World War II surrender documents head to auction


By Siddhi Jain

New Delhi, Jun 2 (IANSlife): Historically significant documents related to the second World War, including "the document that forced the surrender of Nazi Germany", will go under the hammer at a live auction next week.

The letter, estimated to sell for a million USD, is the official authorization for Germany's top general, Field Marshal Alfred Jodl, to negotiate an unconditional surrender with the Allied powers. It is signed by Karl Donitz, president of Germany following Hitler's suicide. Jodl presented this letter when he came to negotiate Germany's final surrender at Allied headquarters. His authorization to sign the surrender, the "sister" to this document, was called "one of the foremost documents of the 20th century" by the Archivist of the United States, and it rests today in that repository.

The live auction titled "No Surrender to Coronavirus" by United States-based auctioneers Alexander Historical Auctions, known internationally for their military sales, will sell some of the most important surrender documents of World War II on June 9. Some of them as never seen before, the auction house said.

According to the auction house, included in the 60-piece monumental sale is the British order to surrender the last troops in Hong Kong, along with the Japanese surrender of Hong Kong back to the British four years later; the German peace negotiator's last-ditch telegram insisting there must be a "signature or chaos"; a German general's order that saved 1,500,000 soldiers' lives; an Eisenhower-signed telegram announcing the German surrender; inspiring Winston Churchill signed quotations; and the signed British and American surrender of Java.

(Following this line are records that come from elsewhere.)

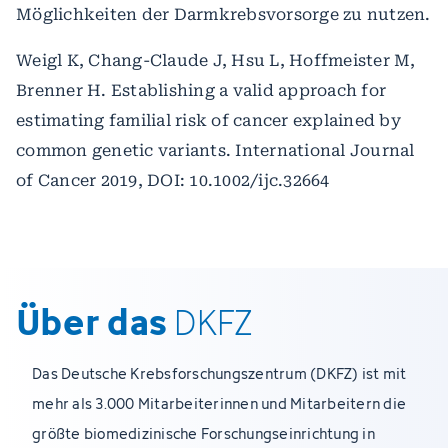
Möglichkeiten der Darmkrebsvorsorge zu nutzen.
Weigl K, Chang-Claude J, Hsu L, Hoffmeister M,
Brenner H. Establishing a valid approach for
estimating familial risk of cancer explained by
common genetic variants. International Journal
of Cancer 2019, DOI: 10.1002/ijc.32664
Über das
DKFZ
Das Deutsche Krebsforschungszentrum (DKFZ) ist mit
mehr als 3.000 Mitarbeiterinnen und Mitarbeitern die
größte biomedizinische Forschungseinrichtung in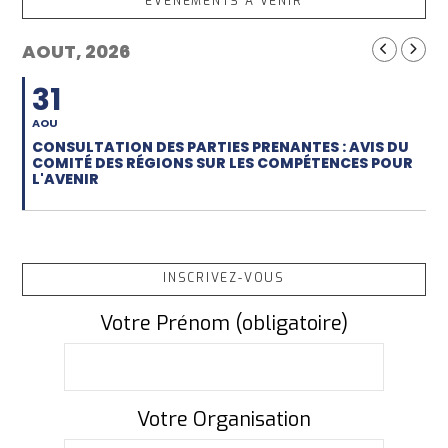
EVÈNEMENTS À VENIR
AOUT, 2026
31
AOU
CONSULTATION DES PARTIES PRENANTES : AVIS DU
COMITÉ DES RÉGIONS SUR LES COMPÉTENCES POUR
L'AVENIR
INSCRIVEZ-VOUS
Votre Prénom (obligatoire)
Votre Organisation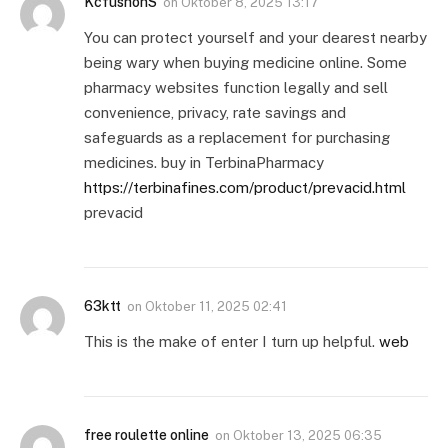
KcfushonS
on
Oktober 8, 2025 13:17
You can protect yourself and your dearest nearby
being wary when buying medicine online. Some
pharmacy websites function legally and sell
convenience, privacy, rate savings and
safeguards as a replacement for purchasing
medicines. buy in TerbinaPharmacy
https://terbinafines.com/product/prevacid.html
prevacid
63ktt
on
Oktober 11, 2025 02:41
This is the make of enter I turn up helpful.
web
free roulette online
on
Oktober 13, 2025 06:35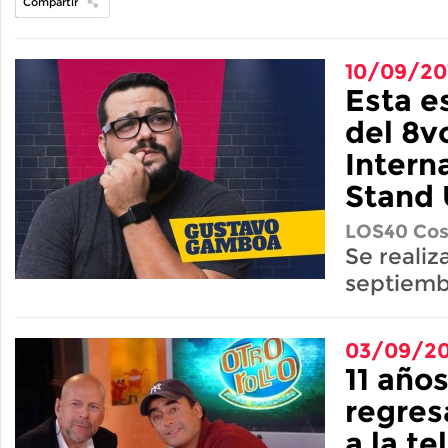
Compartir
10/09/20
Esta es
del 8v
Intern
Stand
LOS40 Cos
Se realiz
septiemb
03/09/20
11 año
regres
a la te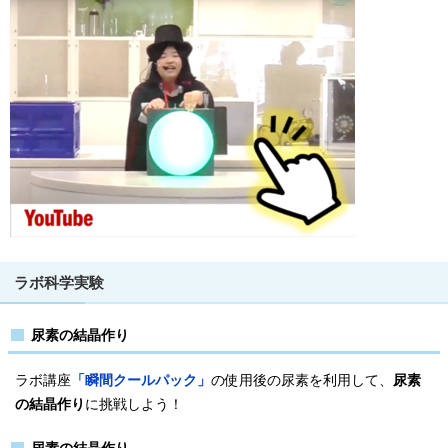
ラボ科学実験
尿素の結晶作り
ラボ講座
「瞬間クールパック」
の使用後の尿素を利用して、
尿素
の結晶作り
に挑戦しよう！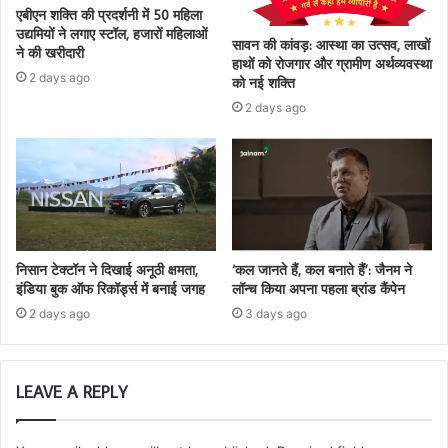
एबीएन शक्ति की प्रदर्शनी में 50 महिला
उद्यमियों ने लगाए स्टॉल, हजारों महिलाओं
सावन की कांवड़: आस्था का उत्सव, लाखों
ने की खरीदारी
हाथों को रोजगार और ग्रामीण अर्थव्यवस्था
2 days ago
को नई शक्ति
2 days ago
निसान टेक्टॉन ने दिखाई अनूठी क्षमता,
‘कल जानते हैं, कल बनाते हैं’: जैनम ने
इंडिया बुक ऑफ रिकॉर्ड्स में बनाई जगह
लॉन्च किया अपना पहला ब्रांड कैंपेन
2 days ago
3 days ago
LEAVE A REPLY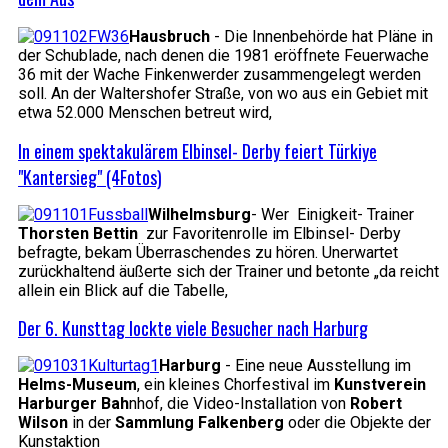
Hausbruch
- Die Innenbehörde hat Pläne in
der Schublade, nach denen die 1981 eröffnete Feuerwache
36 mit der Wache Finkenwerder zusammengelegt werden
soll. An der Waltershofer Straße, von wo aus ein Gebiet mit
etwa 52.000 Menschen betreut wird,
In einem spektakulärem Elbinsel- Derby feiert Türkiye
"Kantersieg" (4Fotos)
Wilhelmsburg
- Wer Einigkeit- Trainer
Thorsten Bettin
zur Favoritenrolle im Elbinsel- Derby
befragte, bekam Überraschendes zu hören. Unerwartet
zurückhaltend äußerte sich der Trainer und betonte „da reicht
allein ein Blick auf die Tabelle,
Der 6. Kunsttag lockte viele Besucher nach Harburg
Harburg
- Eine neue Ausstellung im
Helms-Museum
, ein kleines Chorfestival im
Kunstverein
Harburger Bah
nhof, die Video-Installation von
Robert
Wilson
in der
Sammlung Falkenberg
oder die Objekte der
Kunstaktion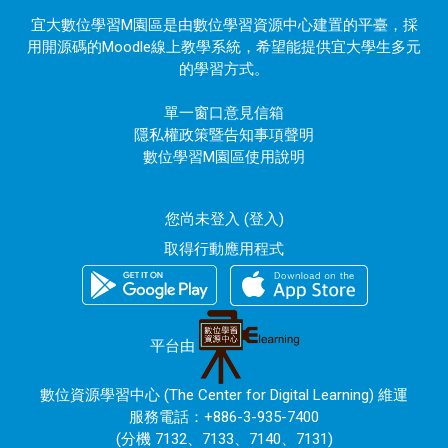
宜大數位學習M園區是由數位學習資源中心建置的平臺，採
用開源碼的Moodle線上教學系統，希望能提供宜大學生多元
的學習方式。
單一窗口意見信箱
隱私權政策暨告知事項聲明
數位學習M園區使用說明
您尚未登入 (
登入
)
取得行動應用程式
平台由
數位資源學習中心 (The Center for Digital Learning) 維運
服務電話：+886-3-935-7400
(分機 7132、7133、7140、7131)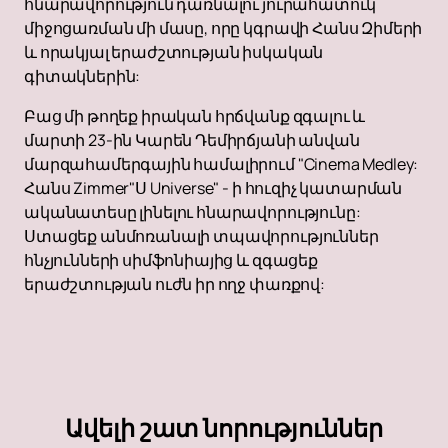
հնարավորություն դառնալու յուրահատուկ
միջոցառման մի մասը, որը կգրավի Հանս Զիմերի
և որակյալ երաժշտության իսկական
գիտակներին:
Բաց մի թողեք իրական հրճվանք զգալու և
մարտի 23-ին Կարեն Դեմիրճյանի անվան
մարզահամերգային համալիրում "Cinema Medley:
Հանս Zimmer"Ս Universe" - ի հուզիչ կատարման
ականատեսը լինելու հնարավորությունը:
Ստացեք անմոռանալի տպավորություններ
հնչյունների սիմֆոնիայից և զգացեք
երաժշտության ուժն իր ողջ փառքով:
Ավելի շատ նորություններ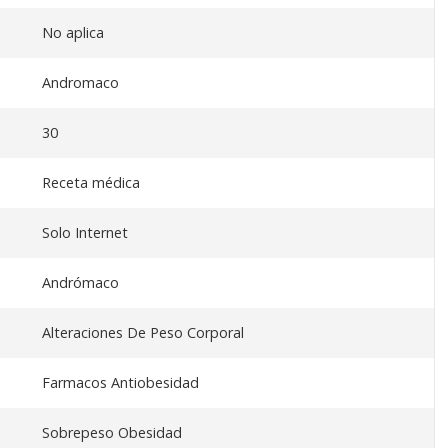
No aplica
Andromaco
30
Receta médica
Solo Internet
Andrómaco
Alteraciones De Peso Corporal
Farmacos Antiobesidad
Sobrepeso Obesidad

In Adolf Hitler's last signed military message, sent to a top general who begged him to flee Berlin, the "doomed dictator" writes: "I shall remain in Berlin so as to take part in honourable fashion in the decisive battle for Germany and to set a good example to all those remaining. I believe that in this way I shall be rendering Germany the best service..." Six days later, Hitler committed suicide with a pistol shot to his head. This last letter from his bunker will be sold as well.

The entire proceeds of its sale will be donated to the World Health Organization, Doctors Without Borders, Direct Relief, and N.H.S. Charities Together in recognition of Captain Tom Moore's contribution to the British N.H.S., according to the auctioneers.

Additional items to be sold include agreements between Germany and the Allies to airdrop food to the starving Dutch in the closing days of the war; the first military telegram of the war, sent by a German commando who attacked Poland in error a week before the war actually commenced; a pass through the lines for German peace emissaries, signed by Field Marshal Bernard Montgomery; President Harry Truman's proclamation declaring the "a day of prayer" upon the end of the war in Europe, a signed quotation from Winston Churchill "This was their finest hour..."; and a signed photograph from the Japanese surrender on the USS Missouri in Tokyo Bay.

"75 years ago this month, the world finally conquered Hitler, an evil against whom we pledged 'no surrender'. Today, history repeats itself with the worldwide fight against the insidious Covid-19 virus, and again we must be determined never to slacken or surrender," auctioneer Bill Panagopulos said about the theme of the sale.